Work instructions =>
Of the records that follow, copy only the lines from the line containing "caused BitKeeper to" to the line containing "Torvalds, motivated by", both included, exactly as written.

Information given =>
━━━━

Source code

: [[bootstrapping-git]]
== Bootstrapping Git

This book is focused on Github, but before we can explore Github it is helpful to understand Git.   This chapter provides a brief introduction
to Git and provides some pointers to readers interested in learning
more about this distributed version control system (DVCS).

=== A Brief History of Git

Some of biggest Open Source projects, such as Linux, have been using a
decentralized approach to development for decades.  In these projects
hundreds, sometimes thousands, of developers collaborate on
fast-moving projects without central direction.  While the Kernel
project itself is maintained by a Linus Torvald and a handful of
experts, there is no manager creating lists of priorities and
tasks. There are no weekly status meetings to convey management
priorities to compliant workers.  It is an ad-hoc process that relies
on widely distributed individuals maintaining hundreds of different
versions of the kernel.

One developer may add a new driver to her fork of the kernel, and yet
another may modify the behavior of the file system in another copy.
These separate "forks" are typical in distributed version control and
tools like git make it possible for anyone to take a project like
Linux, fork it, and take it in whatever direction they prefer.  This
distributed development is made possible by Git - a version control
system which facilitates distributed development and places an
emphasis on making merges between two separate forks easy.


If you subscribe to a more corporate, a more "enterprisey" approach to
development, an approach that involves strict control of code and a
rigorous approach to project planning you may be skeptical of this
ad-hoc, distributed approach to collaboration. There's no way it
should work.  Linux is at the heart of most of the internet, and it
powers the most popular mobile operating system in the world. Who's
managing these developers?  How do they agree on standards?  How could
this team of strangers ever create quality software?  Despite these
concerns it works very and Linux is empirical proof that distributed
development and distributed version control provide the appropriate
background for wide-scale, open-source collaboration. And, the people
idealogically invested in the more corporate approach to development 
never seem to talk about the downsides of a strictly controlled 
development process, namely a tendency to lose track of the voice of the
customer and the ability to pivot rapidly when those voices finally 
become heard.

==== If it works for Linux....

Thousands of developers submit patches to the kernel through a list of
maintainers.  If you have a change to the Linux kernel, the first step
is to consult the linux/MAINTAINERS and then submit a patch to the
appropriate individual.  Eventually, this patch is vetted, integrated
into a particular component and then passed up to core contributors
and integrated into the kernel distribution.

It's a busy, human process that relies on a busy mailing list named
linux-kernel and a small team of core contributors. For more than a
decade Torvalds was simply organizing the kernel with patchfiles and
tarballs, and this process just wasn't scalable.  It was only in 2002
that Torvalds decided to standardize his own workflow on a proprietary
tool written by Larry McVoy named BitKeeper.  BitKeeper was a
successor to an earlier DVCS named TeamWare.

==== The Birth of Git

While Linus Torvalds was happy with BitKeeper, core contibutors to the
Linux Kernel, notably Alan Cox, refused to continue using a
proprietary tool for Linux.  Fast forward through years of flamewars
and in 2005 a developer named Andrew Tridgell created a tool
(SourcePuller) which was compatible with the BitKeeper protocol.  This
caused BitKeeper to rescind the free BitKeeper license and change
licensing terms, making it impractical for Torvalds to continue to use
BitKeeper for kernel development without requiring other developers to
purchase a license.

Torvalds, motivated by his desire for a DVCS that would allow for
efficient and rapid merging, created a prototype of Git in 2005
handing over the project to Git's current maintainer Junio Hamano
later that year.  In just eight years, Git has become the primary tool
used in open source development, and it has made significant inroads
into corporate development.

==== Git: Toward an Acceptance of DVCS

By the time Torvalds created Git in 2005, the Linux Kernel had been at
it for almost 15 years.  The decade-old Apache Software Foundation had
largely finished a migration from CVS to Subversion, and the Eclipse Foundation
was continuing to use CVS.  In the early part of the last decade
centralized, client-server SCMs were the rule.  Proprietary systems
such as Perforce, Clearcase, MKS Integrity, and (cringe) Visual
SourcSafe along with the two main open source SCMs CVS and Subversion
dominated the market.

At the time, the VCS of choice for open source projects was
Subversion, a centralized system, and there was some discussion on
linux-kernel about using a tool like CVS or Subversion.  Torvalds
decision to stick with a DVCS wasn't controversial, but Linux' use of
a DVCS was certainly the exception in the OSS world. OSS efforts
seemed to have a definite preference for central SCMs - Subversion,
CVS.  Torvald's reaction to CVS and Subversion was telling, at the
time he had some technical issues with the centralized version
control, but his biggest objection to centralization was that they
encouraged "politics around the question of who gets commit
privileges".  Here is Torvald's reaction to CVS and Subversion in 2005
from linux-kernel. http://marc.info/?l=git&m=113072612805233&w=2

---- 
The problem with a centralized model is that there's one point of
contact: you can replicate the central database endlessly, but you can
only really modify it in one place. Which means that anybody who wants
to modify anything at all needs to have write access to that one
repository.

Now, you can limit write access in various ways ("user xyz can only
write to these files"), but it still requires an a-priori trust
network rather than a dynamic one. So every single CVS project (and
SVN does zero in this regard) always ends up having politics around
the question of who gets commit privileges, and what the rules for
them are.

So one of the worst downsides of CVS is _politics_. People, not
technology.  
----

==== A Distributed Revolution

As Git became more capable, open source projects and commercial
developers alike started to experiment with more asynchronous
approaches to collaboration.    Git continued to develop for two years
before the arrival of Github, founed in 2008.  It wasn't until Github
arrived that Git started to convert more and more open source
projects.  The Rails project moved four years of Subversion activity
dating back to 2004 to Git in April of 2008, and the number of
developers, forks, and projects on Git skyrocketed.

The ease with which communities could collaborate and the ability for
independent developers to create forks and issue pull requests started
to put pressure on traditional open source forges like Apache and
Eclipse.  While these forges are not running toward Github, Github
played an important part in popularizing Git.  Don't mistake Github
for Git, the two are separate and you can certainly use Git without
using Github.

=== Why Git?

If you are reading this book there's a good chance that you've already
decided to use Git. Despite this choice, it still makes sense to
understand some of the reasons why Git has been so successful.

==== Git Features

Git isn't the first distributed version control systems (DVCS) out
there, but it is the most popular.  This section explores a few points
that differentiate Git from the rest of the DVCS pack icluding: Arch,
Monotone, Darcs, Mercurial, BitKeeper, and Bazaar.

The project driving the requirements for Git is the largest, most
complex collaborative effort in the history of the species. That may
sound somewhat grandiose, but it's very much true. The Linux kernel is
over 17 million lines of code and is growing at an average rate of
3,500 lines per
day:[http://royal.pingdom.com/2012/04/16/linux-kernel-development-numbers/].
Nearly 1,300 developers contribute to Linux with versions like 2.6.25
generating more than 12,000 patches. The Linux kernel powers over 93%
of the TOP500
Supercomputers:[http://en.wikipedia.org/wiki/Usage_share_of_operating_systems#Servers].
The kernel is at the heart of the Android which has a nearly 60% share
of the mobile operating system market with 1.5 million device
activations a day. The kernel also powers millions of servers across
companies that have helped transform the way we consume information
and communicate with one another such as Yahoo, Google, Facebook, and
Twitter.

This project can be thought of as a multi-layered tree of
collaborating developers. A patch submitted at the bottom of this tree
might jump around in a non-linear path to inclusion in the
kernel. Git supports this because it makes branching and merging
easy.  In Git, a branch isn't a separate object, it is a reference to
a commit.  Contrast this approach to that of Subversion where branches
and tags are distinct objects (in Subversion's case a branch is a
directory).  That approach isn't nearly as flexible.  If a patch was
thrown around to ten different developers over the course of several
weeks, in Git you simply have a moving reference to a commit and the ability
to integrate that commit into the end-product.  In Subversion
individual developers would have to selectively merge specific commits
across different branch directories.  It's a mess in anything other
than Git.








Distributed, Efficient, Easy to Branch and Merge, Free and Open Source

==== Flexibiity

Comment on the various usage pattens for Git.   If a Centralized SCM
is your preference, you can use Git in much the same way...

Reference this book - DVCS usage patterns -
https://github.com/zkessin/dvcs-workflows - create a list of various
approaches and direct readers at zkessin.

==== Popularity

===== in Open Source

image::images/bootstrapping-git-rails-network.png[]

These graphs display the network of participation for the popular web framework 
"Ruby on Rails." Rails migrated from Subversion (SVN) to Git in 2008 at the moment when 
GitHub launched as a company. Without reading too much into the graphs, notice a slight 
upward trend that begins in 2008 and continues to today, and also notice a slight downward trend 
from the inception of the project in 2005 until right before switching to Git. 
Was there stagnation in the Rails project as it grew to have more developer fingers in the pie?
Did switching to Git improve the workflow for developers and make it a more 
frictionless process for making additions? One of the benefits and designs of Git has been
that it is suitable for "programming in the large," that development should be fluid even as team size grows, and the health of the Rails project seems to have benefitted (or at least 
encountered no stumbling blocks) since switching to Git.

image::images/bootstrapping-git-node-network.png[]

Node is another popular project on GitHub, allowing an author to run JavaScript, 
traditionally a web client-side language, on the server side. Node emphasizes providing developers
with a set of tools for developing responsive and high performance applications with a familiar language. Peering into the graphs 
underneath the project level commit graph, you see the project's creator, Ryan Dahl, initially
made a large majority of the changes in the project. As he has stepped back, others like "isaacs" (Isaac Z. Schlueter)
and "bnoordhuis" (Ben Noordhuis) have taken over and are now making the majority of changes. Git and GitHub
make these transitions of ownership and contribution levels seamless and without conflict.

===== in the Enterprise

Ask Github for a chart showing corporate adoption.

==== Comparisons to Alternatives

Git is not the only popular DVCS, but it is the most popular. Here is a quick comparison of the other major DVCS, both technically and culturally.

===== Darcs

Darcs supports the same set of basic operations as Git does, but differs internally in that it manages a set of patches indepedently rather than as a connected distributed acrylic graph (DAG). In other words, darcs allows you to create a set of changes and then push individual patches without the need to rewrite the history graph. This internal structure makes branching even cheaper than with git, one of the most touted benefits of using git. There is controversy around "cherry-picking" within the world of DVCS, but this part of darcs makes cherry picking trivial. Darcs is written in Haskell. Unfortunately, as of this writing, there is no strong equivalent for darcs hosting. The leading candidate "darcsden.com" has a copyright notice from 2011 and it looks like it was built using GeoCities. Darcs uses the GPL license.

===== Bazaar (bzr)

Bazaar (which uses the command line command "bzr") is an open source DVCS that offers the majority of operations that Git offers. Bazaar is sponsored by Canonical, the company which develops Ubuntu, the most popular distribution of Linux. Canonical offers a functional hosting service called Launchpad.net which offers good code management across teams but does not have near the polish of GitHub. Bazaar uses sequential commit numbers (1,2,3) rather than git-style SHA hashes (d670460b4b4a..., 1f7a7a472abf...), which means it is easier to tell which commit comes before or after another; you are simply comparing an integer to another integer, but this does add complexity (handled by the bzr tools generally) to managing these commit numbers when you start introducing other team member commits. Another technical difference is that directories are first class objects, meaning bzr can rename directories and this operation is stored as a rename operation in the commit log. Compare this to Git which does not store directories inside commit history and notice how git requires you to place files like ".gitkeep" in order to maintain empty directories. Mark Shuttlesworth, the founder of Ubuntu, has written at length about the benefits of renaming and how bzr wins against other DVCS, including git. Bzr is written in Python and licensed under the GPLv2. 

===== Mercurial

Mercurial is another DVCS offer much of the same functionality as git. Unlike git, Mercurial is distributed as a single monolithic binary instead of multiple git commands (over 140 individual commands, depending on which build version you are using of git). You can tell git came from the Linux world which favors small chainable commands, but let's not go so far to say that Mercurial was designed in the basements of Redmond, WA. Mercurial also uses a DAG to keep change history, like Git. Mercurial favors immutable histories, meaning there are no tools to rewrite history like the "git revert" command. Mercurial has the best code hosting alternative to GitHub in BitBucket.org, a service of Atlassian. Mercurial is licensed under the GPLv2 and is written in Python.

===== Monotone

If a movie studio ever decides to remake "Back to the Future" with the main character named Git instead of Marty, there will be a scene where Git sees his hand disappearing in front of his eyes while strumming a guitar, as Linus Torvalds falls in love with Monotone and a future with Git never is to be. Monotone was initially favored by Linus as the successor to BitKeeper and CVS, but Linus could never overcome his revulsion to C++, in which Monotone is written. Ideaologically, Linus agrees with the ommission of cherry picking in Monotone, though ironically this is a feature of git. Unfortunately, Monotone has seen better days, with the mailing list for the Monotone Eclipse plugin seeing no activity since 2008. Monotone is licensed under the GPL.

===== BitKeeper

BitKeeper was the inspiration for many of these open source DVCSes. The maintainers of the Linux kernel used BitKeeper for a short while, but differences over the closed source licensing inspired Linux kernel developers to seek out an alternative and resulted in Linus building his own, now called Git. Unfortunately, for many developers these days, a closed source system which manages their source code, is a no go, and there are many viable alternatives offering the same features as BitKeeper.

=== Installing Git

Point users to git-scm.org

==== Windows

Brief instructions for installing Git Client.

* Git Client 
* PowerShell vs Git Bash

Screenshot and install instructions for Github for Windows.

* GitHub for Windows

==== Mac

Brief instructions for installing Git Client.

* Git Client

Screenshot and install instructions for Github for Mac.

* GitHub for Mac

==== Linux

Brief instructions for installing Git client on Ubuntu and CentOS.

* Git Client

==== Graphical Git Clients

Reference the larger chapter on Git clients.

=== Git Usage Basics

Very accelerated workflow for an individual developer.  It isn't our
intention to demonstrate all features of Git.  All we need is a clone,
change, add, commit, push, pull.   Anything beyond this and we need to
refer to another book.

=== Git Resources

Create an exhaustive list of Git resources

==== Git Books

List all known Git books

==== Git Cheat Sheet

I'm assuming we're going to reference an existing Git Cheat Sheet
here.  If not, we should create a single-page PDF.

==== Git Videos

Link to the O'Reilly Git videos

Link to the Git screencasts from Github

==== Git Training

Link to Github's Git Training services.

━━━━

Answer to this exercise =>
caused BitKeeper to rescind the free BitKeeper license and change
licensing terms, making it impractical for Torvalds to continue to use
BitKeeper for kernel development without requiring other developers to
purchase a license.

Torvalds, motivated by his desire for a DVCS that would allow for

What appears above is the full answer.